Now we stitch the RAG pipeline together with the answer correctness function. First create a dataframe with all questions and answers from the qna dataset.

import pandas as pd

df = pd.DataFrame(json_data[:10])
df["opper_answer"] = df["question"].apply(answer_question)

We then create a new column with the correctness score for each question.

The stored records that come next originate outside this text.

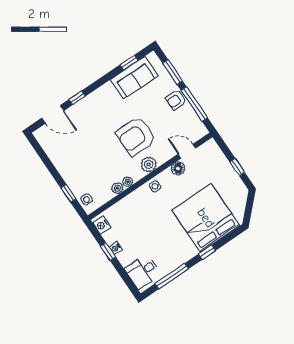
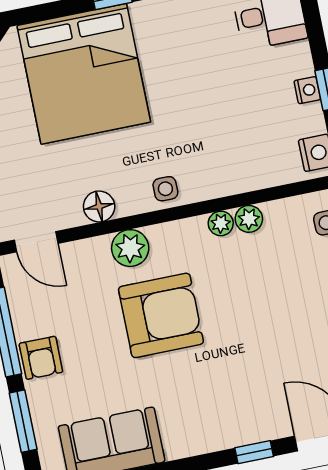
armchair: (176, 100) -> (41, 358), turned 90
door: (187, 151) -> (36, 242), moved
plant: (149, 164) -> (130, 248), moved

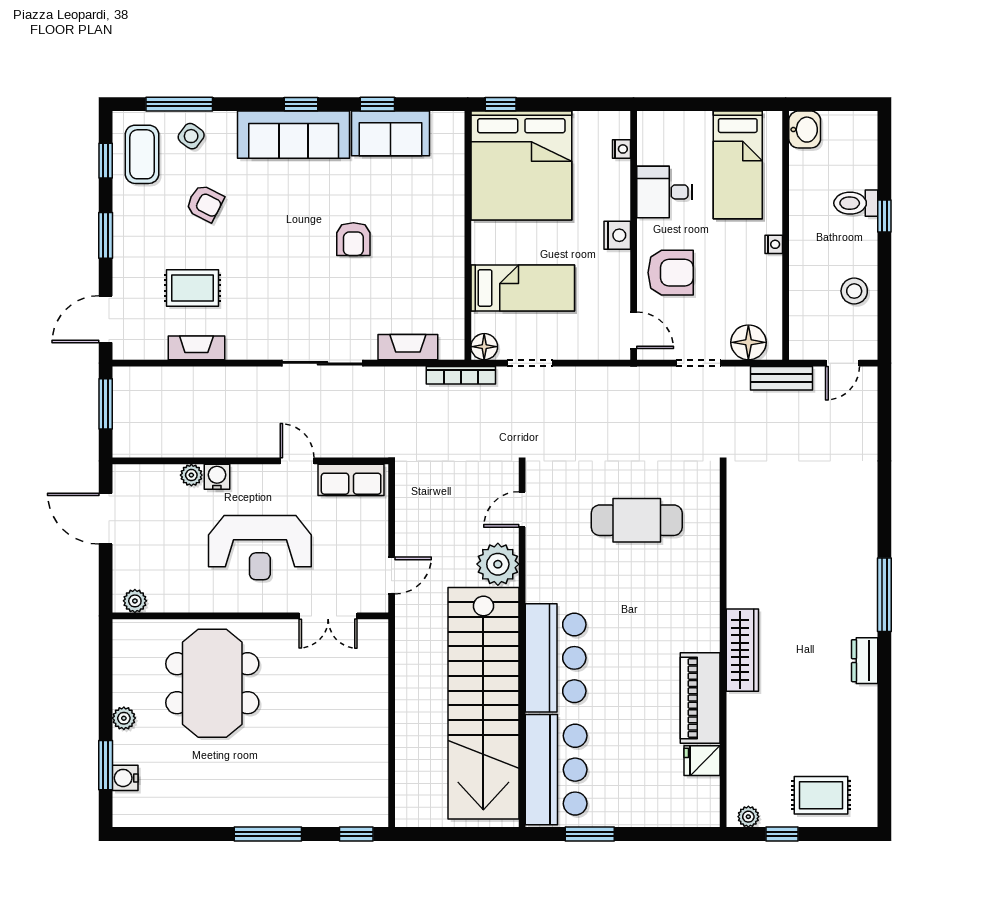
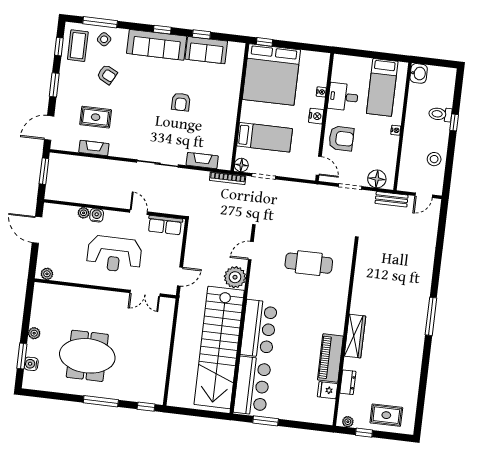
nightstand: (621, 149) -> (321, 92), moved
dresser: (865, 661) -> (348, 382), moved, turned 180
meeting table: (212, 683) -> (87, 356), moved, turned 90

df["correctness"] = df.apply(
    lambda row: correctness_calculator.calculate(row["opper_answer"], row["answer"]),
    axis=1,
)

for row in df[:5].itertuples():
    print(f"Question: {row.question}")
    print(f"Answer: {row.answer}")
    print(f"Opper Answer: {row.opper_answer}")
    print(f"Answer Correctness: {row.correctness}")
    print("\n")

Question: What were the two main things the author worked on before college?
Answer: The two main things the author worked on before college were writing and programming.
Opper Answer: Before college, the author mainly worked on writing and programming.
Answer Correctness: 0.6666666666666666


Question: What made the author want to work on AI?
Answer: The novel 'The Moon is a Harsh Mistress' and a PBS documentary showing Terry Winograd using SHRDLU made the author want to work on AI.
Opper Answer: The author was influenced by a novel by Heinlein titled 'The Moon is a Harsh Mistress' featuring an intelligent computer named Mike, and a PBS documentary that showed Terry Winograd using SHRDLU, which made him want to work on AI.
Answer Correctness: 1.0


Question: What did the author realize while looking at a painting at the Carnegie Institute?
Answer: The author realized that paintings were something that could be made to last and that making them was a way to be independent and make a living.
Opper Answer: The author realized that paintings were something you could make that would last. They didn't become obsolete, and some of the best ones were hundreds of years old.
Answer Correctness: 0.5


Question: What did the author write their dissertation on?
Answer: The author wrote their dissertation on applications of continuations.
Opper Answer: The author wrote their dissertation on the applications of continuations.
Answer Correctness: 1.0

Taking the mean of the correctness column gives us the average correctness score across all answers for the questions in the dataset.

print(df["correctness"].mean())

0.742051282051282

Conclusion

What we have implemented is the basis of a more comprehensive evaluation of RAG. This can be used to compare the correctness of different implementations, prompts, models, etc. We can also add more metrics like faithfulness and relevance.

Correctness prompt heavily inspired by ragas correctness prompt.